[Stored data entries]
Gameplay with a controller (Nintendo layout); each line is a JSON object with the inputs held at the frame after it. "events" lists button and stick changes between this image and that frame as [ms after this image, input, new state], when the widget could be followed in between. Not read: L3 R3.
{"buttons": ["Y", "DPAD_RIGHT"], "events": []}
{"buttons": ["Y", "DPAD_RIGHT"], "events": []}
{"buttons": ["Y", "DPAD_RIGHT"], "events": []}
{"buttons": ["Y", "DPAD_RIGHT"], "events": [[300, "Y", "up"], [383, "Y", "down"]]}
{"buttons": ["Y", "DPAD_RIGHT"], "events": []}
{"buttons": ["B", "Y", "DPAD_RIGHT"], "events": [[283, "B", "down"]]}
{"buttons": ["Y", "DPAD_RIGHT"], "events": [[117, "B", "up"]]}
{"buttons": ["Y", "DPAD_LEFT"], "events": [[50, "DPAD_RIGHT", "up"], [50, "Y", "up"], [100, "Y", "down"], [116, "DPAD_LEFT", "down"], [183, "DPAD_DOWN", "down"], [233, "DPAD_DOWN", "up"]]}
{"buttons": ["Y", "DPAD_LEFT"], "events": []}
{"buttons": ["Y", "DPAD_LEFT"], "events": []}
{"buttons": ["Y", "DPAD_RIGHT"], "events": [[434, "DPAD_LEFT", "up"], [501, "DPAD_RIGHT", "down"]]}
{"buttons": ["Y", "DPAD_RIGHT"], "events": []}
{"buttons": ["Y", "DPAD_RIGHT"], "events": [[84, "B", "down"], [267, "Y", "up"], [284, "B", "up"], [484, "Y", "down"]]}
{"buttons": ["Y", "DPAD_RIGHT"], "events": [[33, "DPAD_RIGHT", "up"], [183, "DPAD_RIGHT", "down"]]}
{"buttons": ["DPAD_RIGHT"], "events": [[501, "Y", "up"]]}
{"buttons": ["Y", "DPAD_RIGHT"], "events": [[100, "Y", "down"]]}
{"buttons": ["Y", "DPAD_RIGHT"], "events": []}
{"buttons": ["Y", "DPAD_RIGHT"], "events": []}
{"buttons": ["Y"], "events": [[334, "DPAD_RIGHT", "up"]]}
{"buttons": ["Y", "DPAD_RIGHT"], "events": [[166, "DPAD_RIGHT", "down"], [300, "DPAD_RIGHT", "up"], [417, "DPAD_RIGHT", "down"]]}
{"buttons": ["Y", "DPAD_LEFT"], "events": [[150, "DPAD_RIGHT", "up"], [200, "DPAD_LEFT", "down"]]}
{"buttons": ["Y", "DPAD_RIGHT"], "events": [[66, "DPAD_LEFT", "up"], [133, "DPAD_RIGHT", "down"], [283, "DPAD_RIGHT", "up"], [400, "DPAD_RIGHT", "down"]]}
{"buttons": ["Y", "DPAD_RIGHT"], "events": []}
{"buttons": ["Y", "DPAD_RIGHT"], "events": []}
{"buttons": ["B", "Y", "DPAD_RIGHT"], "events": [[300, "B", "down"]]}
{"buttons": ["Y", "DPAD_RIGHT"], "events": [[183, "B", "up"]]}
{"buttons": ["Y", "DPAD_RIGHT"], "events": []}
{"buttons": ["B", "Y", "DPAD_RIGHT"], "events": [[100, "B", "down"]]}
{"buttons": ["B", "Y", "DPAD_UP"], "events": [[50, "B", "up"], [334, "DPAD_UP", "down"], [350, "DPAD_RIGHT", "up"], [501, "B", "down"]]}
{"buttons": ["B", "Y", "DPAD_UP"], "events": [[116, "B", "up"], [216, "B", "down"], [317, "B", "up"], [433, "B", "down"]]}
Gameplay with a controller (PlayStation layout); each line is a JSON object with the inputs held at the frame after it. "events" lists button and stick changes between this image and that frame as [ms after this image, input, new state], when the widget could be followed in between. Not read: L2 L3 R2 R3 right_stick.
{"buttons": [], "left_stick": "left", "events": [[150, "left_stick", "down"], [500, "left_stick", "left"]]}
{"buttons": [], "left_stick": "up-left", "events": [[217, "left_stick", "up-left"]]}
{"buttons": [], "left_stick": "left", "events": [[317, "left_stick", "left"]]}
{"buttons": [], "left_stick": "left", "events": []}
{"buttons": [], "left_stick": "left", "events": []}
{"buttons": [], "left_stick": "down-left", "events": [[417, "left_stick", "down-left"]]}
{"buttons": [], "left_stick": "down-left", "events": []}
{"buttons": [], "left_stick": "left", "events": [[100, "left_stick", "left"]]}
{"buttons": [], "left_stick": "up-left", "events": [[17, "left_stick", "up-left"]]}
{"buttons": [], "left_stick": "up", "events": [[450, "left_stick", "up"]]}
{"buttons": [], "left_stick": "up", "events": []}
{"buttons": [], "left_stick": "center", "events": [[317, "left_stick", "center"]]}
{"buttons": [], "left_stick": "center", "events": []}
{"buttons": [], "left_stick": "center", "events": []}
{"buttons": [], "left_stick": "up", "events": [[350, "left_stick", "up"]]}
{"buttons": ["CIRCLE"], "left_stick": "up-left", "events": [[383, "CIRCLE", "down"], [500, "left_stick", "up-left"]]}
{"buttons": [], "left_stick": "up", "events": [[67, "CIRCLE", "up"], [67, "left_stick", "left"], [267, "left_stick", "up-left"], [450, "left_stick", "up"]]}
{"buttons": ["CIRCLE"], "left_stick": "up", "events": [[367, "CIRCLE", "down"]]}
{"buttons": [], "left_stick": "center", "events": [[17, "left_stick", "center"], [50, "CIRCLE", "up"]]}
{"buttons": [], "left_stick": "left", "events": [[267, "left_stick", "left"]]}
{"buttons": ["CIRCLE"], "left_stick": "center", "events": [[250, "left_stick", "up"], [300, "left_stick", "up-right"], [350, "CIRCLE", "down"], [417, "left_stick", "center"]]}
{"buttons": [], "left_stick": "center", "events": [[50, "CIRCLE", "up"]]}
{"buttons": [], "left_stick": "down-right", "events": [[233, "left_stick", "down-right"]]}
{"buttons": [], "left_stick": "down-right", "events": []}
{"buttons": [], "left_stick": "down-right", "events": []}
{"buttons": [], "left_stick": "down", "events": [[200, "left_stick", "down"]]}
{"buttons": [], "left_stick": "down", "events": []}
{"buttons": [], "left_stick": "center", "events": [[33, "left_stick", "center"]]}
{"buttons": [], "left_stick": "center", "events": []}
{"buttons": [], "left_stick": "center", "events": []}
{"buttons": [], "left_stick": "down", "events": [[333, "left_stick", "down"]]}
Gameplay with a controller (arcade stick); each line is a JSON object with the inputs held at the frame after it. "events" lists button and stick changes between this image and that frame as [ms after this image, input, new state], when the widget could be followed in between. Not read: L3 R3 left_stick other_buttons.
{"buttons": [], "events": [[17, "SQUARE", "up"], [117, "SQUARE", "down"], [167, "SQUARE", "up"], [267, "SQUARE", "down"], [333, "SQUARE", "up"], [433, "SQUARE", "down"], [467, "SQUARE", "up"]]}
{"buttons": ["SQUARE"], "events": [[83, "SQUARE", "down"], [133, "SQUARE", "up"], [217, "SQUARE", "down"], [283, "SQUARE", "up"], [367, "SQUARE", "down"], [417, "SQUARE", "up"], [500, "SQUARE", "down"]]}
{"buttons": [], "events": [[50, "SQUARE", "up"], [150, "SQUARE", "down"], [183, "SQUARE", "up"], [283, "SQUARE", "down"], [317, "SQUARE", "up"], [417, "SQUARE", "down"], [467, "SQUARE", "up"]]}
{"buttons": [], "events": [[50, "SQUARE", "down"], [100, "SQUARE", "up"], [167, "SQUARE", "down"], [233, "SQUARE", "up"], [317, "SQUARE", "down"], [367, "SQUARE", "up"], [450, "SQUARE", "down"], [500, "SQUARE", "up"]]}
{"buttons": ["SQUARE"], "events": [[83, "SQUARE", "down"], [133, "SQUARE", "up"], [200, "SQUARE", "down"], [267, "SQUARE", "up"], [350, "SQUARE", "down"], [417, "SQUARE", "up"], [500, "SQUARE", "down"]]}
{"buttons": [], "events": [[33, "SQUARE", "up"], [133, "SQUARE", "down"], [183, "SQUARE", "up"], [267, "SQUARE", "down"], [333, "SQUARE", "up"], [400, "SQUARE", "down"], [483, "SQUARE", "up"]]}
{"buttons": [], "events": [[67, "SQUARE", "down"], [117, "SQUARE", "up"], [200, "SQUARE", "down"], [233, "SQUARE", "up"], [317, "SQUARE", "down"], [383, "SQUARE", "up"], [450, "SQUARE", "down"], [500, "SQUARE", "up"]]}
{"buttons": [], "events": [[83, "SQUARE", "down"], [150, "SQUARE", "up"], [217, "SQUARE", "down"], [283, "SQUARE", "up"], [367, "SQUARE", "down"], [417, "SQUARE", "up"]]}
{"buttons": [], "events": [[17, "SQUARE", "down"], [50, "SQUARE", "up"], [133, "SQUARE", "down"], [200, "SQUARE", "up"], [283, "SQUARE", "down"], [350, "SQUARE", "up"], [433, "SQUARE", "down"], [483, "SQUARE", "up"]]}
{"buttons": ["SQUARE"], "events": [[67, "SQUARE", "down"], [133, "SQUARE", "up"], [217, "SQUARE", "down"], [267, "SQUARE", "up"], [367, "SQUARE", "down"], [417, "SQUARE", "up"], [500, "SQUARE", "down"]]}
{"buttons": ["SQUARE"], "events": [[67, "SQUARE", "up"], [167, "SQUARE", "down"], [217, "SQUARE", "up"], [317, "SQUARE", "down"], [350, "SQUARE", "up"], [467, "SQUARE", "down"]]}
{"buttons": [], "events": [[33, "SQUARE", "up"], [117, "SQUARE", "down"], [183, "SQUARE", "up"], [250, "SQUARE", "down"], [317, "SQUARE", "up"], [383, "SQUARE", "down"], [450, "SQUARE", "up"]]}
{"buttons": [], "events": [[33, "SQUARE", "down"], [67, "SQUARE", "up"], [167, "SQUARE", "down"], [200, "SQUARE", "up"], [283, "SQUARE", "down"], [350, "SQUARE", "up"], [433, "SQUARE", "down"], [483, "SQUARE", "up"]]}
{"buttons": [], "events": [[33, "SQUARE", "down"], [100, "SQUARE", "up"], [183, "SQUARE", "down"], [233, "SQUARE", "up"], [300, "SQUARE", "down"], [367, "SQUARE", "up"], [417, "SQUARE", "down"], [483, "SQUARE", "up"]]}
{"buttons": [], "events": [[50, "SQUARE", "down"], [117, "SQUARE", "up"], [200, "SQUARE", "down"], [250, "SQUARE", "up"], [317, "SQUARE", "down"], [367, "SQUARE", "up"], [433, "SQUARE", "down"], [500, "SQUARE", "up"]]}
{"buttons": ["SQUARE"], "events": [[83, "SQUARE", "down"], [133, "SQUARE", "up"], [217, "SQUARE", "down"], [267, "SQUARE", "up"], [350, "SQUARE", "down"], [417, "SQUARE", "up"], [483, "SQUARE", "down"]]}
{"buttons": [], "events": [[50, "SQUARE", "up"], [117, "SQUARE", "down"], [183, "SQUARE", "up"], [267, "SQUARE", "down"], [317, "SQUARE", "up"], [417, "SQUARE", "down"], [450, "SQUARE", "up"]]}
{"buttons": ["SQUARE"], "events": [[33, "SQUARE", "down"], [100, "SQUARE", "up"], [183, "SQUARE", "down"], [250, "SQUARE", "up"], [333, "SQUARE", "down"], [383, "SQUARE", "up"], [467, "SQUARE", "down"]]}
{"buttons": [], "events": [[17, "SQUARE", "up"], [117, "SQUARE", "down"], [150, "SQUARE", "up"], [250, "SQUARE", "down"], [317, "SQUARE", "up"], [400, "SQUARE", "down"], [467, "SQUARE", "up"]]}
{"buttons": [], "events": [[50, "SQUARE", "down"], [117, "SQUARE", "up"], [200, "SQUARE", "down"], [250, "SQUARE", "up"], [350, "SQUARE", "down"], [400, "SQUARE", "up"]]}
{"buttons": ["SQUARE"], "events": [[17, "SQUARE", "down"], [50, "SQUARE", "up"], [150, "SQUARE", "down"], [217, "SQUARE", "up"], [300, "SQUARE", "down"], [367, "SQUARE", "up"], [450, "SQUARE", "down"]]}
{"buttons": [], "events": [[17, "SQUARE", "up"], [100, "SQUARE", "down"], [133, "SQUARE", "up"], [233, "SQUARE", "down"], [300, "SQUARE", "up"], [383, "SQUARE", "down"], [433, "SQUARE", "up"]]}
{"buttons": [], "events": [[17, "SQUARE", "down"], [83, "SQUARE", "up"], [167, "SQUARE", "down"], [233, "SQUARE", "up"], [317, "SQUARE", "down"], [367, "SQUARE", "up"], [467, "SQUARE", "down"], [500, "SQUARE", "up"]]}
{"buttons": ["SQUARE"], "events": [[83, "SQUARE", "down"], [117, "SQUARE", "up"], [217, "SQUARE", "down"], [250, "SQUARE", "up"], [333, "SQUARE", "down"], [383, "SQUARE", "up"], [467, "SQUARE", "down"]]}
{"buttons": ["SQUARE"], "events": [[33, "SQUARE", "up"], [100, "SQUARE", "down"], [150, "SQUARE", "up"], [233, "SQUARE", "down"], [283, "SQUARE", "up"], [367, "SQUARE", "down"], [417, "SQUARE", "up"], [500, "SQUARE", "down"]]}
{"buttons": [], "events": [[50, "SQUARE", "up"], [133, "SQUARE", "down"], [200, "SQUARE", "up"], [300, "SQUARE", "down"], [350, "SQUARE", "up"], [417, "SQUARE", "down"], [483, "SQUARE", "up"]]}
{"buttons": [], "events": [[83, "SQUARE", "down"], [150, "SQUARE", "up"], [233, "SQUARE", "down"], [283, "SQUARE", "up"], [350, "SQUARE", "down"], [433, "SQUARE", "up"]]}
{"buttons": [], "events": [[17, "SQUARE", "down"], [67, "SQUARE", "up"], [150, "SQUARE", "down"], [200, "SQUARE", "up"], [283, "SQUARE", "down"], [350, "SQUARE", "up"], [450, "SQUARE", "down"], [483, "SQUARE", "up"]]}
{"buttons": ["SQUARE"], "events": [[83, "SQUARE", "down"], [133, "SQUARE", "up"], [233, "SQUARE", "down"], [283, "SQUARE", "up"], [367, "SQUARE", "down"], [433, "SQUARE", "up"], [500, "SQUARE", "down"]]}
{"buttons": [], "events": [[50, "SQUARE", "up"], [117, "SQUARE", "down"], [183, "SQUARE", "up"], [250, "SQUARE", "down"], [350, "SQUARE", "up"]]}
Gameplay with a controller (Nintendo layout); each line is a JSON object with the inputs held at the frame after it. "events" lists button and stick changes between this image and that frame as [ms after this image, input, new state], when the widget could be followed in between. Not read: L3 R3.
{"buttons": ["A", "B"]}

## Work required
Each line holding the word "object" must be pulled from the records.

## Exercise answer
Gameplay with a controller (Nintendo layout); each line is a JSON object with the inputs held at the frame after it. "events" lists button and stick changes between this image and that frame as [ms after this image, input, new state], when the widget could be followed in between. Not read: L3 R3.
Gameplay with a controller (PlayStation layout); each line is a JSON object with the inputs held at the frame after it. "events" lists button and stick changes between this image and that frame as [ms after this image, input, new state], when the widget could be followed in between. Not read: L2 L3 R2 R3 right_stick.
Gameplay with a controller (arcade stick); each line is a JSON object with the inputs held at the frame after it. "events" lists button and stick changes between this image and that frame as [ms after this image, input, new state], when the widget could be followed in between. Not read: L3 R3 left_stick other_buttons.
Gameplay with a controller (Nintendo layout); each line is a JSON object with the inputs held at the frame after it. "events" lists button and stick changes between this image and that frame as [ms after this image, input, new state], when the widget could be followed in between. Not read: L3 R3.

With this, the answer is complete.